De bestreden reclame-uiting
Het betreft een televisiecommercial, die is uitgezonden in de periode voorafgaand aan de Tweede Kamerverkiezingen. Een man komt in beeld en zegt het volgende:
“Ja, waarom zou je nog werken? Als je niks doet word je in de watten gelegd en als je keihard werkt dan word je gepakt”. Vervolgens wordt door een voice over de volgende tekst gezegd, die tevens in beeld verschijnt: “Werkend Nederland verdient belastingverlaging. VVD.”
De klacht
Klaagster acht de commercial onnodig grievend voor mensen die een uitkering krijgen. Klaagster is van mening dat sprake is van stemmingmakerij en daardoor van aantasting van de burgerrechten. Volgens klaagster is sprake van een zeer gemene woordspeling, die ten koste gaat van de weerlozen van onze samenleving. Klaagster stelt: “Er bestaat zelfs jurisprudentie over bij het Hof van Europa. Dat het discriminatie is en aantasting van de burgerrechten”. Klaagster vindt dat men dit in een café kan zeggen, maar dat dit niet betekent dat men dergelijke uitspraken moet accepteren van een ‘overigens zeer respectabele partij’.
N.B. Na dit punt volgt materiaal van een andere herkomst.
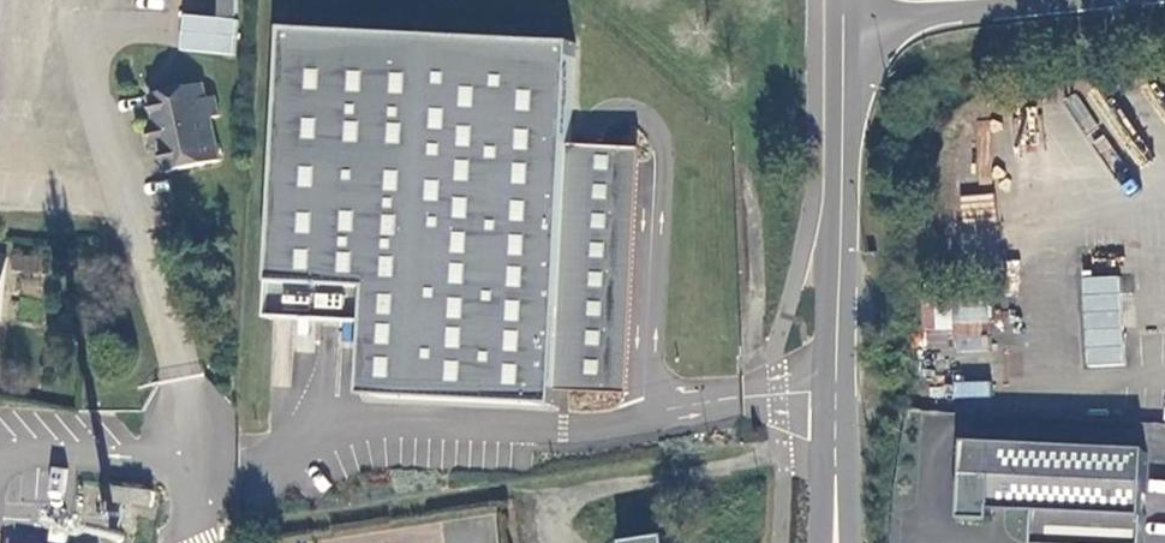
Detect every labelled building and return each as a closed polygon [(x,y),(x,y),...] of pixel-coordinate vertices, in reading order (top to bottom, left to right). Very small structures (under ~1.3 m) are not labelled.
[(235,16),(235,0),(216,0),(216,15),(235,16)] [(178,51),(235,55),(238,17),(181,13),(178,51)] [(571,145),(576,42),(285,30),(274,285),(372,289),(370,325),(367,397),(560,406),(560,391),(571,145)] [(207,102),(204,88),(150,99),(156,128),(161,150),(166,176),(219,165),(211,121),(219,120),(215,100),(207,102)] [(161,150),(156,128),(147,129),(152,152),(161,150)] [(571,145),(560,391),(632,394),(643,148),(571,145)] [(1124,338),(1119,248),(1076,250),(1082,340),(1124,338)] [(370,325),(372,289),(274,285),(273,320),(370,325)] [(958,306),(957,323),(982,324),(983,307),(958,306)] [(1126,368),(1124,338),(1082,340),(1083,370),(1126,368)] [(964,444),(961,507),(1033,510),(1031,542),(1142,542),(1146,454),(964,444)] [(153,493),(103,488),(102,502),(151,508),(153,493)] [(656,534),(653,515),(597,522),(600,542),(656,534)] [(53,524),(51,542),(52,542),(66,542),(69,525),(53,524)] [(28,526),(27,540),(41,542),(42,527),(28,526)]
De beslissing om de klacht niet in behandeling te nemen
De voorzitter oordeelde dat, bij de beantwoording van de vraag of een reclame-uiting van een politieke partij in strijd is met criteria zoals de goede smaak of het fatsoen of nodeloos kwetsend is, de Commissie zich terughoudend opstelt. De voorzitter heeft erop gewezen dat deze terughoudende opstelling noodzakelijk is vanwege de in de Grondwet en in internationale regelingen verankerde vrijheid van meningsuiting en gelet op het subjectieve karakter van de genoemde criteria. De voorzitter onderstreepte daarbij dat politieke uitingen zijn bedoeld om de kiezer duidelijk te maken waar een partij voor staat en welke doelen die partij nastreeft, en dat die uitingen daardoor een uitgesproken subjectief karakter hebben. De voorzitter oordeelde dat, met inachtneming van deze vergaande terughoudendheid, de televisiecommercial, waarin op een duidelijk overdreven wijze een politiek standpunt van de VVD tot uitdrukking wordt gebracht (“werkend Nederland verdient belastingverlaging”), niet van dien aard is dat de grens van het toelaatbare wordt overschreden en dat niet kan worden gezegd dat de uiting onnodig grievend of discriminerend is voor personen met een uitkering.
Het bezwaar tegen de terzijdelegging
Het bezwaar tegen de terzijdelegging luidt – samengevat – als volgt.
Klaagster wijst erop dat de VVD de partij van de Minister President is en aldus een voorbeeldfunctie heeft. Klaagster stelt zich op het standpunt dat de Minister President er ook is voor de niet werkende Nederlanders. Klaagster heeft er bezwaar tegen dat in de commercial een onderscheid wordt gemaakt tussen ‘werkers’ en ‘niet-werkers’. Zij stelt dat sprake is van een ‘criminaliserende’ ondertoon en dat de commercial aanzet tot haat en tweedracht. “Het maakt van de slachtoffers van de crisis daders, en de echter daders (banken etc) gaan vrijuit”, aldus klaagster.
Het verweer
Verweerder onderschrijft het oordeel van de voorzitter en licht haar standpunt nader toe.
De mondelinge behandeling
Klaagster licht haar klacht mondeling nader toe. Voor zover van belang voor deze beslissing zal in het oordeel op het verweer worden ingegaan.
Het oordeel van de Commissie
Evenals de voorzitter, is de Commissie van oordeel dat bij het beoordelen van de onderhavige commercial een vergaande terughoudendheid dient te worden in acht genomen. Het betreft immers een commercial van een politieke partij, de VVD, waarin zij haar standpunt tot uitdrukking brengt, te weten “werkend Nederland verdient belastingverlaging”. De wijze waarop dit gebeurt is, ook naar het oordeel van de Commissie, niet van dien aard dat de grens van het toelaatbare wordt overschreden. Hoewel de Commissie er begrip voor heeft dat sommigen de wijze waarop de VVD haar visie op dit punt aan de man brengt niet zullen waarderen, kan, in het licht van de vergaande terughoudendheid die in acht dient te worden genomen bij de beoordeling van politieke uitingen, ook als dit reclame-uitingen zijn, naar objectieve maatstaven niet worden gezegd dat de uiting onnodig grievend of discriminerend is voor personen die niet werken.
Hetgeen klaagster in haar bezwaar tegen de terzijdelegging en in haar mondelinge toelichting heeft aangevoerd, leidt niet tot een ander oordeel.
Gelet op het voorgaande oordeelt de Commissie als volgt.
De beslissing
De Commissie bevestigt de beslissing van de voorzitter.